Start of Data to use
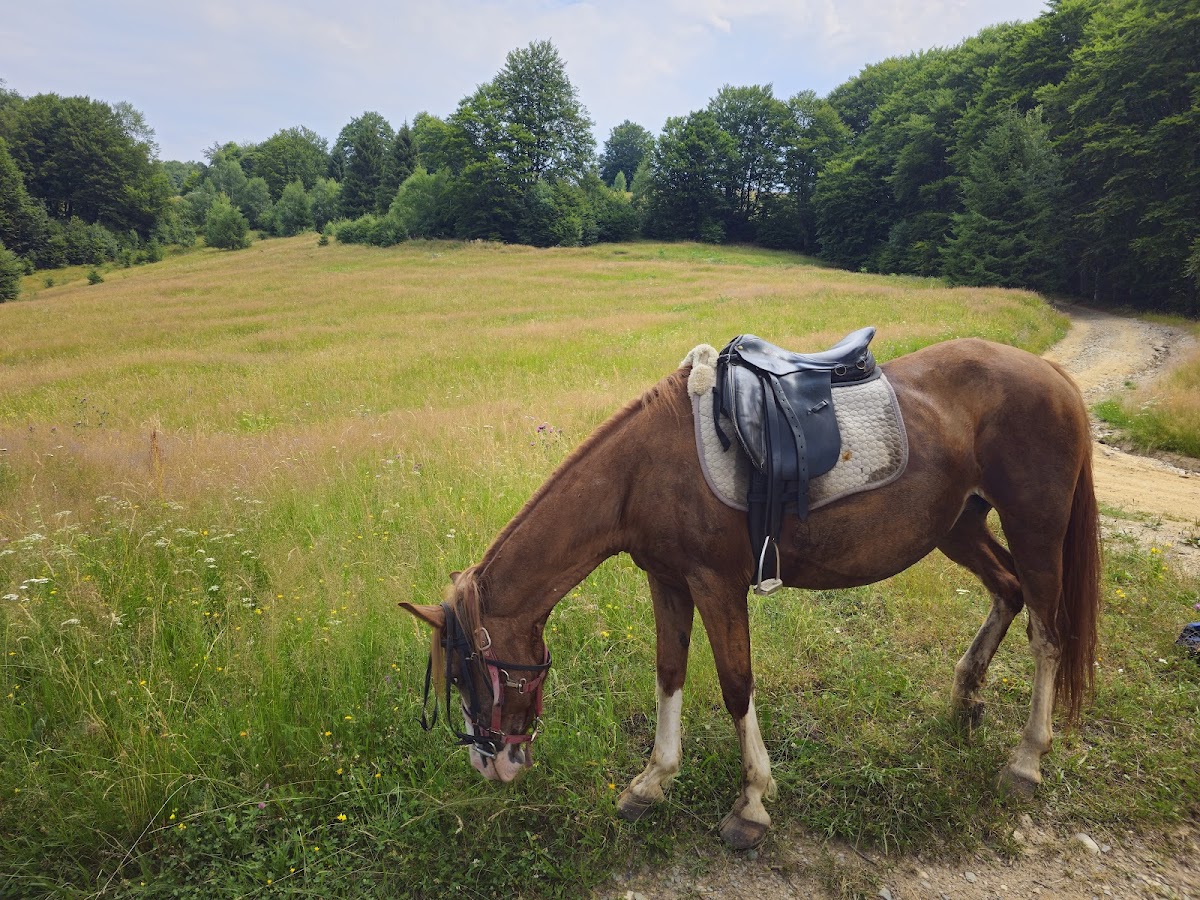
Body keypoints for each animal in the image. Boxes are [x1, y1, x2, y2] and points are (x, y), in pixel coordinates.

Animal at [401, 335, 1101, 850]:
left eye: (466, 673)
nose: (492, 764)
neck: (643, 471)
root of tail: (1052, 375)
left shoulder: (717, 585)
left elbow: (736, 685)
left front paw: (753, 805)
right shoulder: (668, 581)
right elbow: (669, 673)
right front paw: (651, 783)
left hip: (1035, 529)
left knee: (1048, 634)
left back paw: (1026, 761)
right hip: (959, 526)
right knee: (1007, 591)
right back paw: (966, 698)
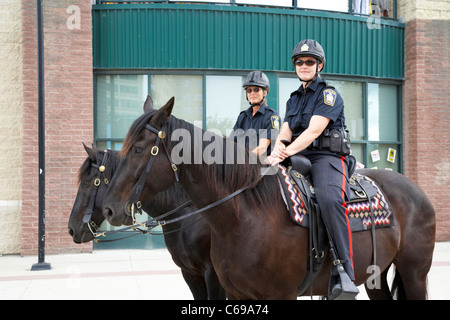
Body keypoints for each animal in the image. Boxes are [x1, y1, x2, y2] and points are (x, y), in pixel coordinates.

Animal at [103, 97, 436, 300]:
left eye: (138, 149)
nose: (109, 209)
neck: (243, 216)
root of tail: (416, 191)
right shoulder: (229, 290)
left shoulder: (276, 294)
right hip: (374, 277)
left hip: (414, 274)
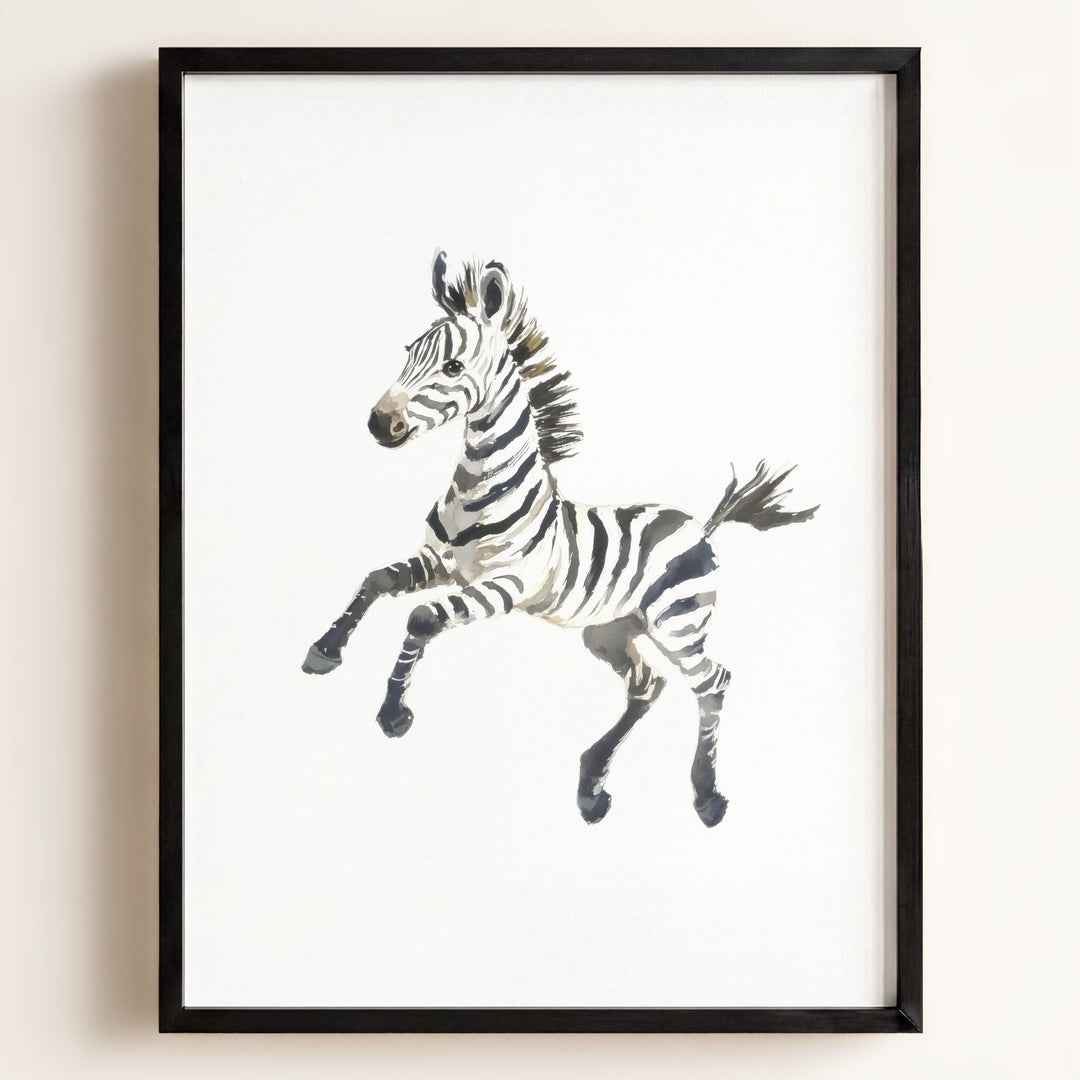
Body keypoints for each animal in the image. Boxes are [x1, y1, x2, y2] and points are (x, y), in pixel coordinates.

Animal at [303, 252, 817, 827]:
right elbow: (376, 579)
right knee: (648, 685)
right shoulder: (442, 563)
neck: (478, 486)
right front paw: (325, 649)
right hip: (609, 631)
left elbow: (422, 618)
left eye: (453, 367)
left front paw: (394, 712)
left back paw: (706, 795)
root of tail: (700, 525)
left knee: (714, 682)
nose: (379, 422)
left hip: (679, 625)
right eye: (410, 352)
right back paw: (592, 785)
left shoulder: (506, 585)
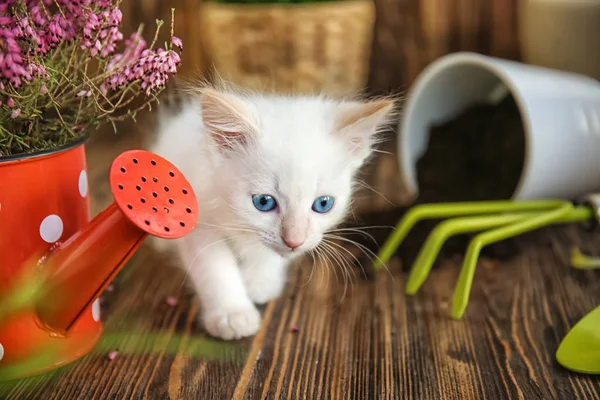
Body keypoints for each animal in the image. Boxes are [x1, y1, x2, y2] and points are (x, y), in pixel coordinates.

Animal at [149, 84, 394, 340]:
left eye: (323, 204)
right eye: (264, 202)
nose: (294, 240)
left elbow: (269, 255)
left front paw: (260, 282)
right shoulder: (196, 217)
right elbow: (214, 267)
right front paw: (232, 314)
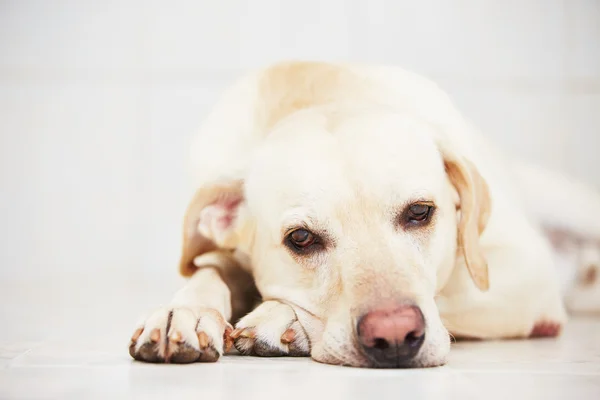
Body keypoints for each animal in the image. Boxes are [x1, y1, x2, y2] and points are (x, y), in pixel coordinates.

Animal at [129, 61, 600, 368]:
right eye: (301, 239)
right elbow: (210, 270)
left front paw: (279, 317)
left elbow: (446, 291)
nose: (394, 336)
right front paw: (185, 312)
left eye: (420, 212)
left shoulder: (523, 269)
End of Data to use
Start of Data to use
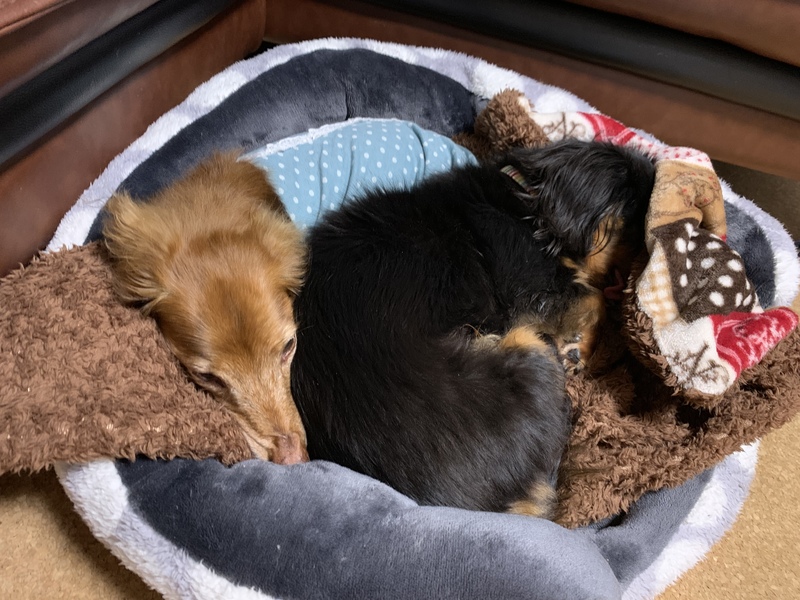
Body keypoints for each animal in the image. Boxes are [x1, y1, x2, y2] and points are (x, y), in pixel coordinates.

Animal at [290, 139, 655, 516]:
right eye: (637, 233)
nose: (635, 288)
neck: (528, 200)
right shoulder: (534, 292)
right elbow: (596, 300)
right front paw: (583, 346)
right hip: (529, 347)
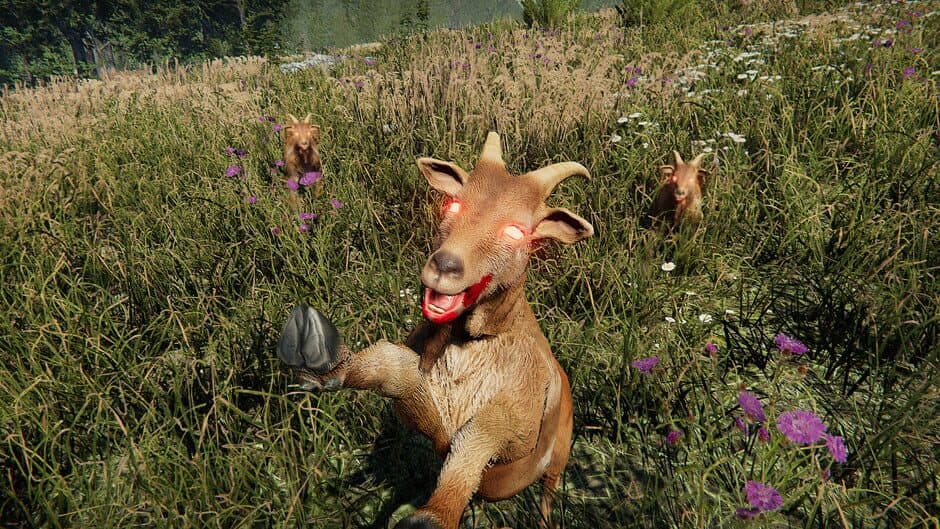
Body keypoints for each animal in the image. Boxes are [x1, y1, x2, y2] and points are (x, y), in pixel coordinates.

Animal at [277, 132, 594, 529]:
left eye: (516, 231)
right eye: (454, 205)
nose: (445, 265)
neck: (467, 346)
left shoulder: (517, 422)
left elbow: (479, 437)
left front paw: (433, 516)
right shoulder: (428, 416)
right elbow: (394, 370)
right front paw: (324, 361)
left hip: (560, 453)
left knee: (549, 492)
End of Data to use
→ Task to complete: Each line above that falls between the line with "left front paw: (753, 805)" and the line with "right front paw: (185, 312)" should be printed exactly, together with those two lines, but the pictures should not.

→ Expected answer:
left front paw: (753, 805)
right shoulder: (668, 581)
right elbow: (669, 673)
right front paw: (651, 783)
left hip: (1035, 529)
left knee: (1048, 634)
left back paw: (1026, 761)
right hip: (959, 526)
right knee: (1007, 591)
right back paw: (966, 698)
Body keypoints for each animal in the image. Boxes are [x1, y1, x2, y2] and points are (x, y), in pixel coordinates.

Animal at [103, 97, 436, 300]:
left eye: (138, 149)
nose: (109, 209)
neck: (243, 216)
root of tail: (416, 191)
right shoulder: (229, 290)
left shoulder: (276, 294)
right hip: (374, 277)
left hip: (414, 274)
Body keypoints for each animal in the image. Boxes are [x1, y1, x2, y2] and points are (x, y), in pixel coordinates.

Animal at [303, 252, 817, 827]:
right elbow: (376, 579)
right knee: (648, 685)
right shoulder: (442, 563)
neck: (478, 486)
right front paw: (325, 649)
right hip: (609, 631)
left elbow: (422, 618)
left eye: (453, 367)
left front paw: (394, 712)
left back paw: (706, 795)
root of tail: (700, 525)
left knee: (714, 682)
nose: (379, 422)
left hip: (679, 625)
right eye: (410, 352)
right back paw: (592, 785)
left shoulder: (506, 585)
Body keypoints for each animal in the image. Boxes are [x1, y1, x2, y2] and points are (x, y), in pixel coordinates.

Animal at [149, 84, 394, 340]:
left eye: (323, 204)
right eye: (264, 202)
nose: (294, 240)
left elbow: (269, 255)
left front paw: (260, 282)
right shoulder: (196, 217)
right elbow: (214, 267)
right front paw: (232, 314)
Body keypoints for each animal in the image. Boxes are [x1, y1, x2, y2] and points are (x, y), in pixel coordinates.

Animal at [129, 61, 600, 368]:
right eye: (301, 239)
right elbow: (210, 270)
left front paw: (279, 317)
left elbow: (446, 291)
nose: (394, 336)
right front paw: (185, 312)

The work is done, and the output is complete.